Given passage:
═══

Here, $t$ indexes sequence steps and $T$ denotes the length of the sequence. 
As output, we use a fully-connected layer  
with a linear activation function, 
as our problem is regression. 
In our final experiments, 
we use a $2$-layer GRU with $150$ nodes per layer, hyper-parameters determined on validation data. 


The following equations 
define the forward pass through a GRU layer,
where $\mathbf{h}^{(t)}_l$ denotes the layer's output at the current time step, and $\mathbf{h}^{(t)}_{l-1}$ denotes the previous layer's output at the same sequence step: 
\begin{equation} \label{eqn:GRU}
\begin{aligned}
\mathbf{r}^{(t)}_l &= \sigma(\mathbf{h}^{(t)}_{l-1}W^{xr}_l + \mathbf{h}^{(t-1)}_lW^{hr}_l + \mathbf{b}^r_l)\\
\mathbf{u}^{(t)}_l &= \sigma(\mathbf{h}^{(t)}_{l-1}W^{xu}_l + \mathbf{h}^{(t-1)}_lW^{hu}_l + \mathbf{b}^u_l)\\
\mathbf{c}^{(t)}_l &= \sigma(\mathbf{h}^{(t)}_{l-1}W^{xc}_l + r_t \odot(\mathbf{h}^{(t-1)}_lW^{hc}_l) + \mathbf{b}^c_l)\\
\mathbf{h}^{(t)}_l &= (1-\mathbf{u}^{(t)}_l)\odot \mathbf{h}^{(t-1)}_l + \mathbf{u}^{(t)}_l\odot \mathbf{c}^{(t)}_l
\end{aligned}
\end{equation}
Here, $\sigma$ denotes an element-wise logistic function and $\odot$ is the (element-wise) Hadamard product. 
The reset gate, update gate, and candidate hidden state are denoted by $\textbf{r}$, $\textbf{u}$, and $\textbf{c}$ respectively.
For $S = 7$ and $B=2$, 
the pseudo-labels $\mathbf{x}^{(t)}$ and prediction $\hat{\mathbf{y}}^{(t)}$ both lie in $\mathbb{R}^{1470}$.

═══

Provided records:
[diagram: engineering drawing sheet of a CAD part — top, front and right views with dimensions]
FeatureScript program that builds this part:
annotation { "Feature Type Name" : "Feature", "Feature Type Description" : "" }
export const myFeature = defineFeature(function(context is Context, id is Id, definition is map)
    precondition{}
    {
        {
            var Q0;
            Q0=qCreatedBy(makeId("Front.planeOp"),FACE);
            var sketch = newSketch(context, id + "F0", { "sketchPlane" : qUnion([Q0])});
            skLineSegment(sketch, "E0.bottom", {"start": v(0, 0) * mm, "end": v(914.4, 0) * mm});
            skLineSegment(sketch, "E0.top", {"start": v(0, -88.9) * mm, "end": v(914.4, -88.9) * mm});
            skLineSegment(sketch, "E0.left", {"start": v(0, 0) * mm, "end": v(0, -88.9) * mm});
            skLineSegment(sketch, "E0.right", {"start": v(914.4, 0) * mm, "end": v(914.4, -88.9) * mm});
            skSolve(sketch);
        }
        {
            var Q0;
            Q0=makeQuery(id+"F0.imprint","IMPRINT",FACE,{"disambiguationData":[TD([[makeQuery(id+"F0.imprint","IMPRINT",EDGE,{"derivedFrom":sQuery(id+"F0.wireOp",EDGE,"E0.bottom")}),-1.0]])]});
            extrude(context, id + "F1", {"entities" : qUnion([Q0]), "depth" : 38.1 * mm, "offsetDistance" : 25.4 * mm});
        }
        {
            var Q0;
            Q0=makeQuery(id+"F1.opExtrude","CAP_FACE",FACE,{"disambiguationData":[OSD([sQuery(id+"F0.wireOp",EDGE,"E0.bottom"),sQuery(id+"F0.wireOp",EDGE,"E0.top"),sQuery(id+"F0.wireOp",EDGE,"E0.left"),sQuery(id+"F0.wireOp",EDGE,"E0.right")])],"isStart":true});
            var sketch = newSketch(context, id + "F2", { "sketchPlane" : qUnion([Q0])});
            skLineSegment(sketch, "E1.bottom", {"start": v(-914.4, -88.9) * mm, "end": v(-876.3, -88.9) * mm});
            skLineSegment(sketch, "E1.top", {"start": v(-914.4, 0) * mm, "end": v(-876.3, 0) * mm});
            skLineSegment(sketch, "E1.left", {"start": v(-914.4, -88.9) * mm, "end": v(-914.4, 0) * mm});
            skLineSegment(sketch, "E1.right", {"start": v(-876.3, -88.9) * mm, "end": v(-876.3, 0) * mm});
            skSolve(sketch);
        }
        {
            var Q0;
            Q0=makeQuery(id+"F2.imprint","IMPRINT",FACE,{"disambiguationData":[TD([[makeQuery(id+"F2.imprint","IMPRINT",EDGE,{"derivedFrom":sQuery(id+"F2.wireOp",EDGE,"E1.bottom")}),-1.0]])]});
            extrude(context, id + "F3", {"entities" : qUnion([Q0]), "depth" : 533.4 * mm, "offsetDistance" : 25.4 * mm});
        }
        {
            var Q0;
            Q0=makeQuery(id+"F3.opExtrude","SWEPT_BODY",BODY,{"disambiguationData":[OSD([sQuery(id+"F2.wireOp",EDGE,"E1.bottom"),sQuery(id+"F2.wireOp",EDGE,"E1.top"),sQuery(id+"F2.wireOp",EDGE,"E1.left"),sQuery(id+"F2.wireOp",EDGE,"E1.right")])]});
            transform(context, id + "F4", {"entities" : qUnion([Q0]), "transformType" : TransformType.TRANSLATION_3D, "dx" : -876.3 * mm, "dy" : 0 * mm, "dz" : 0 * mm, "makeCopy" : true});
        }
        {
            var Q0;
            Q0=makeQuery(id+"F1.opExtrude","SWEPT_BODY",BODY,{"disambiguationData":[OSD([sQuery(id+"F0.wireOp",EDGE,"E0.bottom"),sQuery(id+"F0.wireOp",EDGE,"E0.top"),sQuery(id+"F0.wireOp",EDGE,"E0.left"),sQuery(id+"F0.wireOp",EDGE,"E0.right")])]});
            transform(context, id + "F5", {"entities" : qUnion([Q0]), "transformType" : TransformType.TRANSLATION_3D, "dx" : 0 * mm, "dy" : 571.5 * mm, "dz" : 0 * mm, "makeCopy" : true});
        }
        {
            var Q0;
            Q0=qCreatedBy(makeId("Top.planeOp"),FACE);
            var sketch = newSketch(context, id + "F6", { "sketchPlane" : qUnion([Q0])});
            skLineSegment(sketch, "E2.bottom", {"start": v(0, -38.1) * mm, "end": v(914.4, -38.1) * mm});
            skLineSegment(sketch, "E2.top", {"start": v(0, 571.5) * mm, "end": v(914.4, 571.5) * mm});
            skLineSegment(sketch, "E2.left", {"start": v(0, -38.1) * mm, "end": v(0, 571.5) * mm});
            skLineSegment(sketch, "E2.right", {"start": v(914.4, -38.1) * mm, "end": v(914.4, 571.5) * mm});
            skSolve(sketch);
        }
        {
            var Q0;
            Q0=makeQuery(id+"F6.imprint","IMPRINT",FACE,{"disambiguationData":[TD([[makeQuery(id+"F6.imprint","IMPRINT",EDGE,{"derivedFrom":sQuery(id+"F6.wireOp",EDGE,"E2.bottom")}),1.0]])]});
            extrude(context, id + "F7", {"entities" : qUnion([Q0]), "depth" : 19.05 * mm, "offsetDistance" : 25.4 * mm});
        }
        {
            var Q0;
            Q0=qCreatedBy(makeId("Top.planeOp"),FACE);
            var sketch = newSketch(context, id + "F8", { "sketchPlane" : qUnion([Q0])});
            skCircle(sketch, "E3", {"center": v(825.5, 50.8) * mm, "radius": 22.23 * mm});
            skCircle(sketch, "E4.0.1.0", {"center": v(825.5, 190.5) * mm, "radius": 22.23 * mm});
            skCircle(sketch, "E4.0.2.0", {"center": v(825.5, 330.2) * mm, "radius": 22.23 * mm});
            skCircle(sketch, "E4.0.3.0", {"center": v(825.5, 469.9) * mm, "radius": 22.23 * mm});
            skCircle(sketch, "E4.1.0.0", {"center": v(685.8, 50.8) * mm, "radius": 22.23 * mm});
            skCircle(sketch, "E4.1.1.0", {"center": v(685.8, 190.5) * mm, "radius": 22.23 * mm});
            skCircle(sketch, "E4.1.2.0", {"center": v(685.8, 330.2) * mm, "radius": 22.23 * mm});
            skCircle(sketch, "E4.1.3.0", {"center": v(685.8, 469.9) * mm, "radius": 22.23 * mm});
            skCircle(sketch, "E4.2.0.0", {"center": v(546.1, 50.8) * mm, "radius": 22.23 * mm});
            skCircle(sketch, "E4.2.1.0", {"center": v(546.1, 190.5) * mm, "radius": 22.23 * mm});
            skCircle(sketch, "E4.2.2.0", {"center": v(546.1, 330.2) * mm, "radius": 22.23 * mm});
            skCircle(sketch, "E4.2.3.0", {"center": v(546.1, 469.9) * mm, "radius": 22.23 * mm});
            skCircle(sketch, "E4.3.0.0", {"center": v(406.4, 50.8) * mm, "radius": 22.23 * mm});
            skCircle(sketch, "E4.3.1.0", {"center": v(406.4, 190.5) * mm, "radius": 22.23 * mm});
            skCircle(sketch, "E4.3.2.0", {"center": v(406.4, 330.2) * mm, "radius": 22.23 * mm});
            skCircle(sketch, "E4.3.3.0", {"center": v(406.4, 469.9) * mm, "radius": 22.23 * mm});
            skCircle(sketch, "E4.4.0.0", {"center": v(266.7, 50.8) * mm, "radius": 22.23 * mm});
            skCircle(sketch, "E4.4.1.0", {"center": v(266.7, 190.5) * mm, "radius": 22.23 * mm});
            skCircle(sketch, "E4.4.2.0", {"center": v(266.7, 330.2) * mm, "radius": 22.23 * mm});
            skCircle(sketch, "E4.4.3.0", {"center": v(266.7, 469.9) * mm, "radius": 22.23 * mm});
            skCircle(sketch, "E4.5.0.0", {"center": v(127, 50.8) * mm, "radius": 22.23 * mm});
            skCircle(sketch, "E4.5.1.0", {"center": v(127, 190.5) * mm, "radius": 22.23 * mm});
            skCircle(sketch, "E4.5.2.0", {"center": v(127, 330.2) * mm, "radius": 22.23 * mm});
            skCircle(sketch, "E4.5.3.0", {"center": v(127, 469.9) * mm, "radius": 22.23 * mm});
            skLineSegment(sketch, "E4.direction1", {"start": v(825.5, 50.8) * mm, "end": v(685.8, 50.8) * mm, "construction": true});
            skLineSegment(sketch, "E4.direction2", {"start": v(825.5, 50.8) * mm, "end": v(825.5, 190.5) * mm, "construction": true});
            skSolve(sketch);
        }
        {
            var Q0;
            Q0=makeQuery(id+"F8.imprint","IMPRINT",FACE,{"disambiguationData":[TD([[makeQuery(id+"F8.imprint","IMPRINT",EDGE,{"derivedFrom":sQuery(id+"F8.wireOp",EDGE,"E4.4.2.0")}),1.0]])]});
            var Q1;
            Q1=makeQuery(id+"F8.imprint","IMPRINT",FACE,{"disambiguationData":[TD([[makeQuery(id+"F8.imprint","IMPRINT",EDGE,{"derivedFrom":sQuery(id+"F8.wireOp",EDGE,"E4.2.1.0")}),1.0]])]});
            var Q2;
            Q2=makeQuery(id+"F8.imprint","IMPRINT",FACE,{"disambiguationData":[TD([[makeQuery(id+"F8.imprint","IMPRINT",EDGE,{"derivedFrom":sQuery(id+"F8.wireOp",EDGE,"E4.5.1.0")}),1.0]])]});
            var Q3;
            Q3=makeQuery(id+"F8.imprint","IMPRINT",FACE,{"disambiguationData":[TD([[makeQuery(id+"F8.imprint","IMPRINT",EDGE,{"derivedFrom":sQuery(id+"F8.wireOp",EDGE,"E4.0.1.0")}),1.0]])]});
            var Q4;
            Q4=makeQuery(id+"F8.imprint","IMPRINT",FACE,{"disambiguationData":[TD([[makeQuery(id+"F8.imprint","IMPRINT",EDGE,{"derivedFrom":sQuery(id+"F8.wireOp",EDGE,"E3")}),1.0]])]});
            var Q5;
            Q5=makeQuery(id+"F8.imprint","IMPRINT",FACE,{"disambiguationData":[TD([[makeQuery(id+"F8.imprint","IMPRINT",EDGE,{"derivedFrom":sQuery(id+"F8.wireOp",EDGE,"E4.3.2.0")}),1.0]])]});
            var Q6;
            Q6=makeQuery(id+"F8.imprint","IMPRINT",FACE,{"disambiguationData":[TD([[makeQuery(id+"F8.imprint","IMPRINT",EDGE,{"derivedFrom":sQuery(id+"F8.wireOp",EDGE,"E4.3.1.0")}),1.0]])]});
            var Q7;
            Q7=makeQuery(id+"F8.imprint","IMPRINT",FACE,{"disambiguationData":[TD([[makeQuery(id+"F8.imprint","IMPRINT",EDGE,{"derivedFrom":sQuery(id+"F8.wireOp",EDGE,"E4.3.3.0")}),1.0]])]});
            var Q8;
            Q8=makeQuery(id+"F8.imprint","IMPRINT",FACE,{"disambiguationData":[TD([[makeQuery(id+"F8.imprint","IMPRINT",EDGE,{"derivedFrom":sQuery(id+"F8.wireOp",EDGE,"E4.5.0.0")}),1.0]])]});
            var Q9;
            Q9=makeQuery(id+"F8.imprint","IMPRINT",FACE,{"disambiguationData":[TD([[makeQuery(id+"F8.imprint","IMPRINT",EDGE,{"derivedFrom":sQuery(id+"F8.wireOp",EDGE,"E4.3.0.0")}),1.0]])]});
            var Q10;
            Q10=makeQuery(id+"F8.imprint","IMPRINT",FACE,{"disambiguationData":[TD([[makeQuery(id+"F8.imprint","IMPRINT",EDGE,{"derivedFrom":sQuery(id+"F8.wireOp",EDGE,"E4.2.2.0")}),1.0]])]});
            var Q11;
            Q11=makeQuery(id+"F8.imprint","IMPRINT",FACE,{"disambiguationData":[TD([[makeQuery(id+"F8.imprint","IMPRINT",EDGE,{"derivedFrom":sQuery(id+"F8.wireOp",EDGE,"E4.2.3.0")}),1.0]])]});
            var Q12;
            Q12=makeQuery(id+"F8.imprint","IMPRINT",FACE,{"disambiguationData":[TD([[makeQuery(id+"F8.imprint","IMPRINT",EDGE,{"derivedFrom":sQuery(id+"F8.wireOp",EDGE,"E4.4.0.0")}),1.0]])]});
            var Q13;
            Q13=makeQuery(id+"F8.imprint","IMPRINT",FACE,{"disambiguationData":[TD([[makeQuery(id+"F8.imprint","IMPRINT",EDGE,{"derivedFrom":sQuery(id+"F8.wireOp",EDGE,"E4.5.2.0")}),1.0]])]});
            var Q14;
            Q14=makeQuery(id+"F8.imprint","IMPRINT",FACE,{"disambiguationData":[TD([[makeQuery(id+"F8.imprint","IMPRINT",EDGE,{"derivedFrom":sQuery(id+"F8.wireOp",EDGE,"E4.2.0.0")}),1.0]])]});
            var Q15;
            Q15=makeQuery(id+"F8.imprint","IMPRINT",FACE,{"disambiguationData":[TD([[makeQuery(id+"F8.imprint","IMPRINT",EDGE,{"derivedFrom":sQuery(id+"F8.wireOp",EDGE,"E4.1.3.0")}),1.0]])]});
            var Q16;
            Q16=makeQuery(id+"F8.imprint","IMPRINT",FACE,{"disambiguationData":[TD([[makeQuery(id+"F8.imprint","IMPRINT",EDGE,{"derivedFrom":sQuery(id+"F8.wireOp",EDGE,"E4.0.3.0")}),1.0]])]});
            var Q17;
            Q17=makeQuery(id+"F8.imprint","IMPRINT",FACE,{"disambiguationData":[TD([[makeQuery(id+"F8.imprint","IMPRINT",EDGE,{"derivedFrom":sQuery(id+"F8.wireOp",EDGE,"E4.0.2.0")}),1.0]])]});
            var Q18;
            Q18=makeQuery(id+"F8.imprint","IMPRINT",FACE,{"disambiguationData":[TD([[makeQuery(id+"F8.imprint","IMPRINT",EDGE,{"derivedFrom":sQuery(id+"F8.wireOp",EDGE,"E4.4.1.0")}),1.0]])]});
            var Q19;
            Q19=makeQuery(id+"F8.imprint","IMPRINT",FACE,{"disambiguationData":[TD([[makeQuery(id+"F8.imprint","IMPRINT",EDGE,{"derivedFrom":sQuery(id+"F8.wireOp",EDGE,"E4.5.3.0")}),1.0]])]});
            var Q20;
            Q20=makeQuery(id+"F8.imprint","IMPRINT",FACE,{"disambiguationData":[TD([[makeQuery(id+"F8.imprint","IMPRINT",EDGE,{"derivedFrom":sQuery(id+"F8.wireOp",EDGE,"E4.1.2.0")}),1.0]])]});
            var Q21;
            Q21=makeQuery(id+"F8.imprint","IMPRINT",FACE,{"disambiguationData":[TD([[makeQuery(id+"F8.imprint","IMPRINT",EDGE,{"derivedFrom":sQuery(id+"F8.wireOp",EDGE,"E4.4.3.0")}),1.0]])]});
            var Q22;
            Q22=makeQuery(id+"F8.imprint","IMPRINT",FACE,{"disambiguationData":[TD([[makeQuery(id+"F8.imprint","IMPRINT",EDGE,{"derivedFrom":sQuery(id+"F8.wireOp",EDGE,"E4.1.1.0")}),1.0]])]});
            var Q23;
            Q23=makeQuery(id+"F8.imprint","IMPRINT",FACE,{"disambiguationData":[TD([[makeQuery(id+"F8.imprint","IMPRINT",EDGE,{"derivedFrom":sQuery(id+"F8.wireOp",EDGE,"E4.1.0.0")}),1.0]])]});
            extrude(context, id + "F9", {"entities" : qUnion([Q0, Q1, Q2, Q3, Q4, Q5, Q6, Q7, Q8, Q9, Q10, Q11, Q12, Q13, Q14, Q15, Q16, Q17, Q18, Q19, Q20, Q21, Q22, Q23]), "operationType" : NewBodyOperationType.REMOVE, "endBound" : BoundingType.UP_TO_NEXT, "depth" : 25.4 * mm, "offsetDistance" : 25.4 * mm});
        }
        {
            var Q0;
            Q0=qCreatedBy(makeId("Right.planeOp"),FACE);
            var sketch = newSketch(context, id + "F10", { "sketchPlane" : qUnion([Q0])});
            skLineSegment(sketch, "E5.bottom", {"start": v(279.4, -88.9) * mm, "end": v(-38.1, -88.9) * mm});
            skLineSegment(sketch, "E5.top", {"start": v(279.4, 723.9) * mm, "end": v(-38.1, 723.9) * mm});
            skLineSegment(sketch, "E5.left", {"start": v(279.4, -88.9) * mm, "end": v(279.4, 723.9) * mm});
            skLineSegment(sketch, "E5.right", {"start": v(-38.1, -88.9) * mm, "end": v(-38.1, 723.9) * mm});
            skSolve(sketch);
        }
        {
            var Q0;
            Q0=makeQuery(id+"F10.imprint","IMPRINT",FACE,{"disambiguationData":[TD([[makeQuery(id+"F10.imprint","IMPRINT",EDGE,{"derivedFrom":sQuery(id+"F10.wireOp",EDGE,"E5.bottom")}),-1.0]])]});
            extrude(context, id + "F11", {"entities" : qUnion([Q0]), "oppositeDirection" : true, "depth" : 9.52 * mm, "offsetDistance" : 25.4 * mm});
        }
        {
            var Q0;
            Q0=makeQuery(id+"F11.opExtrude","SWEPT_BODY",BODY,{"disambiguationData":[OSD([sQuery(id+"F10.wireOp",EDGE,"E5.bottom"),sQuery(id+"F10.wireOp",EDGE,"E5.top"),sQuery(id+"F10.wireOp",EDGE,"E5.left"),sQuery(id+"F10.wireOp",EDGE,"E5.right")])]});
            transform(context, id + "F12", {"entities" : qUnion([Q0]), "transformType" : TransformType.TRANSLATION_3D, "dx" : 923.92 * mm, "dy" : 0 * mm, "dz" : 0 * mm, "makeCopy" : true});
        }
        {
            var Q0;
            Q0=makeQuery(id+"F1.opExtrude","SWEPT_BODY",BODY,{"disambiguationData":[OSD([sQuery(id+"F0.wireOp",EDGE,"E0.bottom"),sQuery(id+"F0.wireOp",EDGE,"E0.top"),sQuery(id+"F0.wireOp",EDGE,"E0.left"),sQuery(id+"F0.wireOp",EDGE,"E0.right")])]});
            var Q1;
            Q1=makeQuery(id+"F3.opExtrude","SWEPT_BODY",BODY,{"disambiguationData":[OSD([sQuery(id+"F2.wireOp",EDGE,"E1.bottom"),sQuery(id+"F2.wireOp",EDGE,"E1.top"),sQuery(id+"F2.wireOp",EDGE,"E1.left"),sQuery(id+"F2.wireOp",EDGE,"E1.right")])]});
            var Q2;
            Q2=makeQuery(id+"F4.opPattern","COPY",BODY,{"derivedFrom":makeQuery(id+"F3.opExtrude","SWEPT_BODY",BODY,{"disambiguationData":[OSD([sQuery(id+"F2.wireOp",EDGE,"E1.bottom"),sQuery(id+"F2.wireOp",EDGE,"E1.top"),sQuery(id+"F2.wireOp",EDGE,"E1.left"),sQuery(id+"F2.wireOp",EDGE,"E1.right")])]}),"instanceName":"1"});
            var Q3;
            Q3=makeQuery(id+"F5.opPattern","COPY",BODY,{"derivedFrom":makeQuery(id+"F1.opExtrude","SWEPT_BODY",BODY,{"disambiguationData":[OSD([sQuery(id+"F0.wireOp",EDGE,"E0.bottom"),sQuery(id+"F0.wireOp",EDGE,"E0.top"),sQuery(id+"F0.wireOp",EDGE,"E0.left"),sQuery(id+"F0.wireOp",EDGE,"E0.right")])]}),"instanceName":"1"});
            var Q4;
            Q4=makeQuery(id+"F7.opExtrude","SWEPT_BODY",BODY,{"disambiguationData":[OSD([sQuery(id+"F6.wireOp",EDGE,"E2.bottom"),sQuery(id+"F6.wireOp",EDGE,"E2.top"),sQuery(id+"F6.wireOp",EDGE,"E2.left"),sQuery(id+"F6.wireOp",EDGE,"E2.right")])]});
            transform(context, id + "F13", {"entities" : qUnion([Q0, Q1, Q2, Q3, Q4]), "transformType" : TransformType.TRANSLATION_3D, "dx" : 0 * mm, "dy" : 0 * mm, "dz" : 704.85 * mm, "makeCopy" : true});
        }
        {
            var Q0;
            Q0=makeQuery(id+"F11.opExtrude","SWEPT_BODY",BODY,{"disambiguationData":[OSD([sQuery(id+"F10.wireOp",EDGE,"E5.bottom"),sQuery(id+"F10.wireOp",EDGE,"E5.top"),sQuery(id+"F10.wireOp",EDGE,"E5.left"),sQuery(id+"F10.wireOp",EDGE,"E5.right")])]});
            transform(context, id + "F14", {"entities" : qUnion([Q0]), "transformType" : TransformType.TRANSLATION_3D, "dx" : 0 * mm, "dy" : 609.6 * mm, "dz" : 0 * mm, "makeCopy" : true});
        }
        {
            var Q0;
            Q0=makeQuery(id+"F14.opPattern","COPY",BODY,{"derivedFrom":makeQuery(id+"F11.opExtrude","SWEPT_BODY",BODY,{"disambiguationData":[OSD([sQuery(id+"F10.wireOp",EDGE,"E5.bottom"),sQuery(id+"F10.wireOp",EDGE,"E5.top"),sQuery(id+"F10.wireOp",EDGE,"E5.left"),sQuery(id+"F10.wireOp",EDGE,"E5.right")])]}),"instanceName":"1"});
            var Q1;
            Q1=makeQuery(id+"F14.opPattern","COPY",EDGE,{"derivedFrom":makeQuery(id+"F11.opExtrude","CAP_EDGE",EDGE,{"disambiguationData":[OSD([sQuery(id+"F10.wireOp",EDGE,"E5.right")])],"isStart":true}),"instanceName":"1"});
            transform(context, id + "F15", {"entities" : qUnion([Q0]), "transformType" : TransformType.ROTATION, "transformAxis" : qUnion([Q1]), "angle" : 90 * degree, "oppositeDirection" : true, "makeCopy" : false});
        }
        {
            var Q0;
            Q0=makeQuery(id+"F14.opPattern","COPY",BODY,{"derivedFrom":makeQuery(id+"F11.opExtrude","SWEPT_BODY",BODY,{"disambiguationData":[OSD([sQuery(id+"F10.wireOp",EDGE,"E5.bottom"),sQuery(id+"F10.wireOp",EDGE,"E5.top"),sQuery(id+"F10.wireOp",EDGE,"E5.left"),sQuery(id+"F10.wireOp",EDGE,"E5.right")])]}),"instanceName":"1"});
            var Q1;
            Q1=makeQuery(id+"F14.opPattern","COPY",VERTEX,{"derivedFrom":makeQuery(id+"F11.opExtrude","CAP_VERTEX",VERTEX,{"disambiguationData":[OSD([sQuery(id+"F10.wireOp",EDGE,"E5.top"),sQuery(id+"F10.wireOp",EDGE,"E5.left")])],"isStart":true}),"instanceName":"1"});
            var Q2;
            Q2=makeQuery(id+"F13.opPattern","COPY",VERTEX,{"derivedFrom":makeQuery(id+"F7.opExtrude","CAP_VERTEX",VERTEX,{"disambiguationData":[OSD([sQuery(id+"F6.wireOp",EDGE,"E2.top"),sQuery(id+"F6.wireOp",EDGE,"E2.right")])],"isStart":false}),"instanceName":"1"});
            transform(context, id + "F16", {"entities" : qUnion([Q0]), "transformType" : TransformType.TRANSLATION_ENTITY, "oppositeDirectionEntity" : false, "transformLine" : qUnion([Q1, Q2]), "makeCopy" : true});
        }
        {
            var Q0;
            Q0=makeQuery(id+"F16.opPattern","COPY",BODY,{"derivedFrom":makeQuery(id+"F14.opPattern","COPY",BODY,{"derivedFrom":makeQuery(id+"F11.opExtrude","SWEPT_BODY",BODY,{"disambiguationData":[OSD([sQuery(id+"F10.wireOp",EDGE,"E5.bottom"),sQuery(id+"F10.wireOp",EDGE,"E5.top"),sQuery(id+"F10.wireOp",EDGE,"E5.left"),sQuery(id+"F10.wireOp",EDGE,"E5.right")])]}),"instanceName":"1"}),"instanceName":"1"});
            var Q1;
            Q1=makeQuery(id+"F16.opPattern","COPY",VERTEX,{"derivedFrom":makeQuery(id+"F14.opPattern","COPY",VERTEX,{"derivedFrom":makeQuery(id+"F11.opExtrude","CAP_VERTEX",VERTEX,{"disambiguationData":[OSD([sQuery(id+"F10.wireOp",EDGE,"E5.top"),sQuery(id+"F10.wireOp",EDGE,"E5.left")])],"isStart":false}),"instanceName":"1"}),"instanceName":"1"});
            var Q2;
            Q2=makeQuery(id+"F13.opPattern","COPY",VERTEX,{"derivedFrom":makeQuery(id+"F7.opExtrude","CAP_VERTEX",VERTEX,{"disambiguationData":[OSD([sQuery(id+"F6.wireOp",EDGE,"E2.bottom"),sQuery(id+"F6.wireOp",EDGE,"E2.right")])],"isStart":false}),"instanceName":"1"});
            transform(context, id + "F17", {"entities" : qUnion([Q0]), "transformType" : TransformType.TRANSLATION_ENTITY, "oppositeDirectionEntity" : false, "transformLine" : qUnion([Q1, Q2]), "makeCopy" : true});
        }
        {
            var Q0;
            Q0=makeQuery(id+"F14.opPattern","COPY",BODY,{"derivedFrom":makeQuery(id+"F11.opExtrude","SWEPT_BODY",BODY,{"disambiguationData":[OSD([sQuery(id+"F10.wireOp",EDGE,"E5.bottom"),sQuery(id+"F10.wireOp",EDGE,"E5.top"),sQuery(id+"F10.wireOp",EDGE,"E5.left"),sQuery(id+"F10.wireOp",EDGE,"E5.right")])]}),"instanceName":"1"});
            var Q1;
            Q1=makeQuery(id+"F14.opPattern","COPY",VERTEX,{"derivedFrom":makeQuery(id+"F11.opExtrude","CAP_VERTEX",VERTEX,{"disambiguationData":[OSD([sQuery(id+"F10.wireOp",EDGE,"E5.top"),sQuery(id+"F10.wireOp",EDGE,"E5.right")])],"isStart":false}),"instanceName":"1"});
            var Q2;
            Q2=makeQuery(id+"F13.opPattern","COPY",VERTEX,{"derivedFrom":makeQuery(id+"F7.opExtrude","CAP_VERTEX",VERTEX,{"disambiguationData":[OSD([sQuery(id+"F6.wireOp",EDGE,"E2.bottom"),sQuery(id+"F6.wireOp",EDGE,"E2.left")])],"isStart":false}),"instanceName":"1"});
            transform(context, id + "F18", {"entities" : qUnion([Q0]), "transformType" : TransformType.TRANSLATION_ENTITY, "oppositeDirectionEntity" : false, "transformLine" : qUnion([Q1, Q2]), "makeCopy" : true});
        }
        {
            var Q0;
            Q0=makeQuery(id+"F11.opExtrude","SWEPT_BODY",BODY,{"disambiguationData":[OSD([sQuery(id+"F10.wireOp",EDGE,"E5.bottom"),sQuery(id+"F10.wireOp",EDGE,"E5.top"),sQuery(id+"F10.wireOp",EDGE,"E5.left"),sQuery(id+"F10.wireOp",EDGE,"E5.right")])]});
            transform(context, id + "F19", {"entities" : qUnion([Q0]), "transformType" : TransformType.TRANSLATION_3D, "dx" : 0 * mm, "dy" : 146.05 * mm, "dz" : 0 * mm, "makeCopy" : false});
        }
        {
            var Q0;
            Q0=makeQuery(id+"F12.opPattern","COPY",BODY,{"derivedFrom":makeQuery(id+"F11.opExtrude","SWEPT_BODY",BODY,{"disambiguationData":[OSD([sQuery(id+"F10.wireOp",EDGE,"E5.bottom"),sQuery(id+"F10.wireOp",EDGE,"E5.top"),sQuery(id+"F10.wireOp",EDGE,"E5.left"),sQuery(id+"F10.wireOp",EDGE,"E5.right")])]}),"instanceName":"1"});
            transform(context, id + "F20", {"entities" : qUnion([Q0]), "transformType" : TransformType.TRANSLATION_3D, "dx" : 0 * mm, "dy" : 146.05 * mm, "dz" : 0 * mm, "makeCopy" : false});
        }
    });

═══

Instructions:
1. In the GRU passage, how many nodes per layer does the network in the final experiments have?
2. Summarize the GRU passage in two sentences.
3. Continue the GRU passage from its last sentence.
The records can be left aside here.

Answers for the exercise:
1. It has 150 nodes per layer.

2. Because the problem is regression, the output is a fully-connected layer with a linear activation function, and the final experiments use a 2-layer GRU with 150 nodes per layer, with these hyper-parameters chosen on validation data. The forward pass through a GRU layer is defined through a reset gate, an update gate and a candidate hidden state, where σ is an element-wise logistic function and ⊙ is the element-wise Hadamard product.

3.
\vspace{-2.5mm}
\subsection{Training}
We design an objective function (Equation \ref{eqn:objective}) that accounts 
for both accuracy at the target frame 
and consistency of predictions across
adjacent time steps in the following ways:  
\begin{equation} \label{eqn:objective}
\mbox{loss} = \mbox{d\_loss} + \alpha \cdot \mbox{s\_loss} + \beta \cdot \mbox{c\_loss} + \gamma \cdot \mbox{pc\_loss}
\end{equation}
Here, d\_loss, s\_loss, c\_loss and pc\_loss stand for detection\_loss, similarity\_loss, category\_loss and prediction\_consistency\_loss described in the following sections. 
The values of the hyper-parameters $\alpha=0.2$, $\beta=0.2$ and $\gamma=0.1$ 
are chosen based on the detection performance on the validation set.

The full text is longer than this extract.